Respect Your Kids and They’ll Respect You.
5 ways to model respect through action and speech without giving up your authority.
Teaching children to respect their parents is a primary Jewish value (after all, it’s one of the Ten Commandments). It is for their benefit, not ours. Children need authority figures; it helps them feel safe and secure. Furthermore, if children learn respect in their home, they will extend this to their teachers, their friends, their spouses and just about everyone they meet.
In addition to the key tools I’ve discussed in this article, one of the most important ways to teach children to be respectful is for parents to speak respectfully to their children. This does not mean you are giving up your authority. In essence, the best way to establish and maintain your status as the parent is through your actions and speech, respectful speech. We need to take the lead and model how to speak respectfully.
Here are five crucial ways parents can do that:
1. Respect your children’s interests:
Young children love to learn and their interests can be unique. I have learned so much from my children. I’ve learned about the habits of hibernating squirrels, the names of most nocturnal animals, obscure geographical regions, simple magic tricks, and more than I care to know about sports. Expressing our appreciation for your kids’ acquired wisdom shows respect. Kids love to be our teachers.
2. Respect their feelings:
This is kind of tough, especially when your children are upset about something seemingly silly. Kids will get upset over their lost turn on the swings, not getting the flower from their sibling’s birthday cake, or because they lost a baseball game. Accepting their feelings, “You really wanted the blue flower from the cake, you are so disappointed!” instead of judging them is a form of respect. They will learn to respect other people’s feelings in turn. They will learn the true meaning of compassion.
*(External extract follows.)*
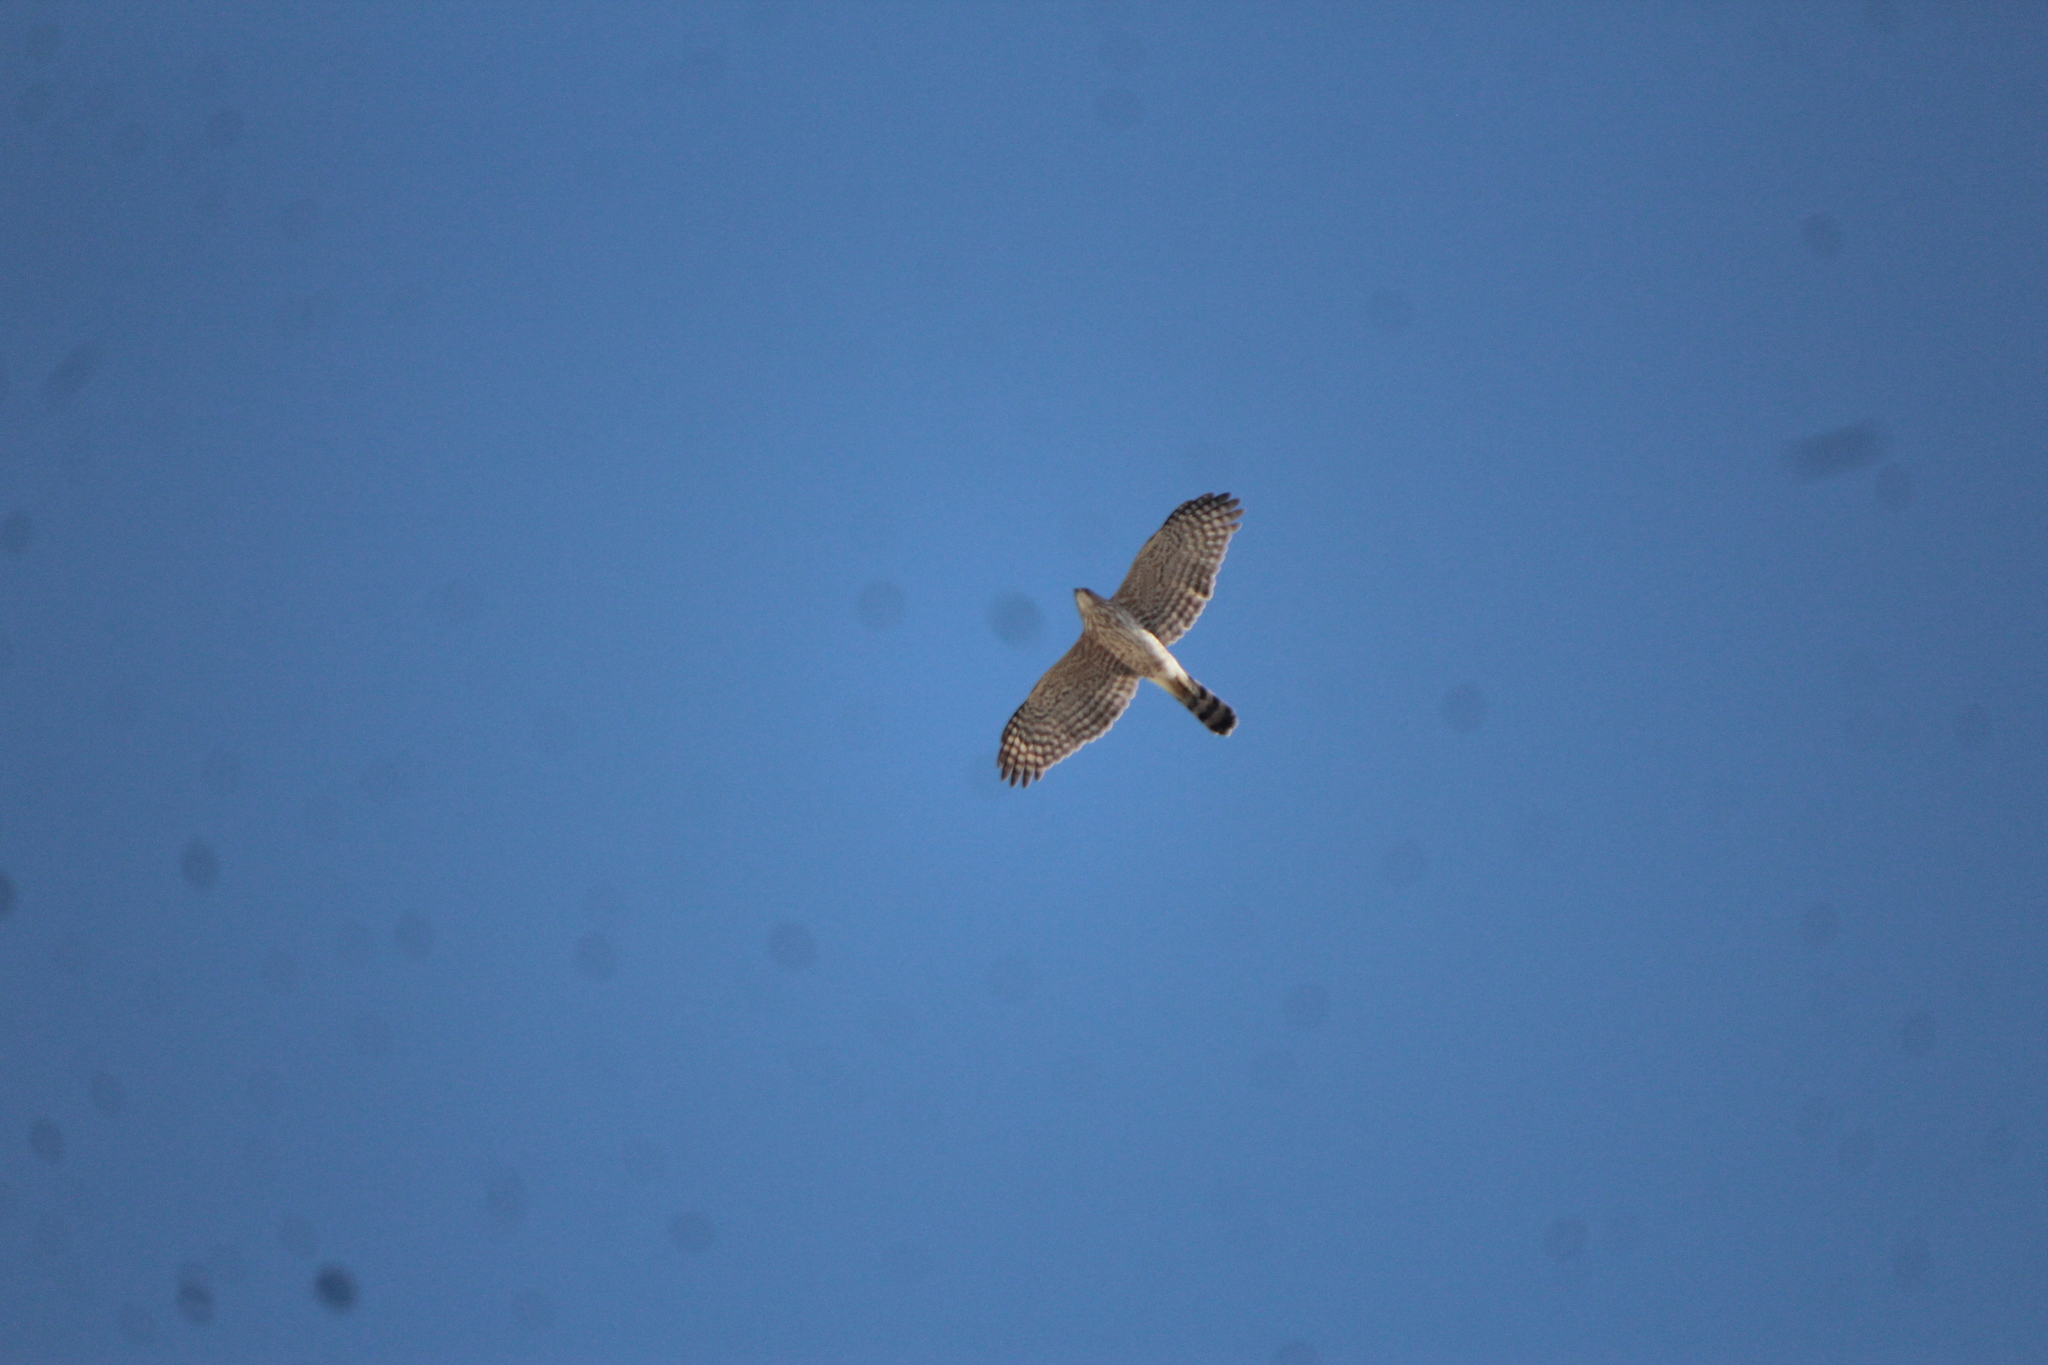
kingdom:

3. Respect their difference of opinion:
Children, especially teens, have their own opinions. This should be cultivated instead of discouraged. We want to say things like, “That is an interesting idea, I never thought about it that way.” “I don’t think I can agree with you on that, but I am glad you shared your thoughts.” “We think that that show is inappropriate, but you think that the show teaches teens important values and lessons.”
The more you respect your child’s opinion, the more they will be able to hear what you and others have to say. They will also learn to disagree with others politely and obviously, respectfully.
4. Respect children’s time:
We often think that children have so much time on their hands. The fact is that children truly need to play and they need to spend a lot of time doing that. Teens need a lot of down time. They are going through so many changes, physically and emotionally. They are expending so much energy by just being. It is helpful if we are respectful of the time that they need to play or just do nothing.
So when you’re asking for their help, you can say:
“Are you available to help me tonight?”
“What is your schedule this evening? I would appreciate some of your time.”
“I have a meeting here at 8 tonight. I need help schlepping chairs at 7pm. Will that work for you?”
Showing respect for their time teaches children to respect your time as well.
5. Rebuke respectfully:
According to Jewish wisdom, we have to be extra careful when we correct and discipline our children. It has to be done calmly, privately and with the clear intent that it is for their benefit. Our motivation should be pure and humiliation should be avoided at all costs. In short, we need to be respectful.
It is helpful then to use the following phrases:
"I am sure you didn't mean to...forget to wash the dishes."
"You probably didn't realize speaking to your teacher in that way was chutzpadik..."
"You usually don't do this...you are usually responsible about your bicycle."
These phrases help your child save face and also still believe that they are intrinsically good. It also teaches children how to give others the benefit of the doubt which is one of the best ways to respect another person.
Teaching children respectful behavior starts with us being respectful to them.